さて、本題ですが、本家README で宣言されている Make JSON greppable! の言葉通り、gronを通したデータはgrepしやすい形式になっております。極端に言えば、role が WEB である情報だけを取得したい場合は下記の様にするだけでOKです。
-sh-4.2$ cat test.txt | gron |grep WEB json[0].Server_A.role = "WEB"; json[0].Server_D.role = "WEB";
grepした結果を再度json形式に戻したい場合は次の様にして簡単に戻せます。
-sh-4.2$ cat test.txt | gron |grep WEB | gron --ungron [ { "Server_A": { "role": "WEB" }, "Server_D": { "role": "WEB" } } ]
また、1行にValueまでの情報がまとめられていますので、grepした結果をsedやawkを使って自由に成形できる、というのも(お行儀悪いかもですが)個人的には大変助かっております。

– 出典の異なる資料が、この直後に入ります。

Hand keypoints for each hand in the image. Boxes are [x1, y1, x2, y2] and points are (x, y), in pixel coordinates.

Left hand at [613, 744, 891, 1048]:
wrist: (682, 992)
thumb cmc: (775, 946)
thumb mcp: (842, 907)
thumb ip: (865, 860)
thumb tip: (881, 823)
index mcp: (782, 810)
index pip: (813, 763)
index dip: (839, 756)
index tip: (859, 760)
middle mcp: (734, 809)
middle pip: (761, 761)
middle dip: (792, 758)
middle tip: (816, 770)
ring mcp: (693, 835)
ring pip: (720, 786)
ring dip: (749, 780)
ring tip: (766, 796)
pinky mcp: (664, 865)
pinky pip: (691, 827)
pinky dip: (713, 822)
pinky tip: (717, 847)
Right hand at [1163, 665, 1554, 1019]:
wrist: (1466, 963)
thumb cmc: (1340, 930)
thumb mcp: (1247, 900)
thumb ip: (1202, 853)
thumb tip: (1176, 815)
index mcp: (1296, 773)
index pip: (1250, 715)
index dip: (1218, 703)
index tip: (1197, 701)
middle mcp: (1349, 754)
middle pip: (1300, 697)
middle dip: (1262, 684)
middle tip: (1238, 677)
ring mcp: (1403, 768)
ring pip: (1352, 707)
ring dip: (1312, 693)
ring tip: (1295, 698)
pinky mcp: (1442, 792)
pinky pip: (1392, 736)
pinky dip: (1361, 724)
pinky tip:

APIを使って取得したjson形式のデータを取り扱おう、とした時にgrepやsed、awkといったサーバエンジニアが普段使いするコマンドと相性が良いとは言えず、jqと繰り返し処理を駆使して必要な情報を取得する… という苦労をした方は少なくないと思います。そういった時に、gronを使えばいつもの調子で抽出や成形ができてしまいます。
本格的にjson形式のデータと向き合うのであれば各種parserを利用するのがベターな方法だとは思います。しかし、Linux操作の延長としてjson形式のデータを扱えるというのは、json形式でデータを提供してくれるAPIなどを扱うことへの障壁を1つ下げることができる、ということにつながるのではないでしょうか。
私的にではありますが「ひとまずやってみる」という気軽さを提供できるのが、gronの素晴らしいところだと感じています。
以上、最後までお読みいただきありがとうございました。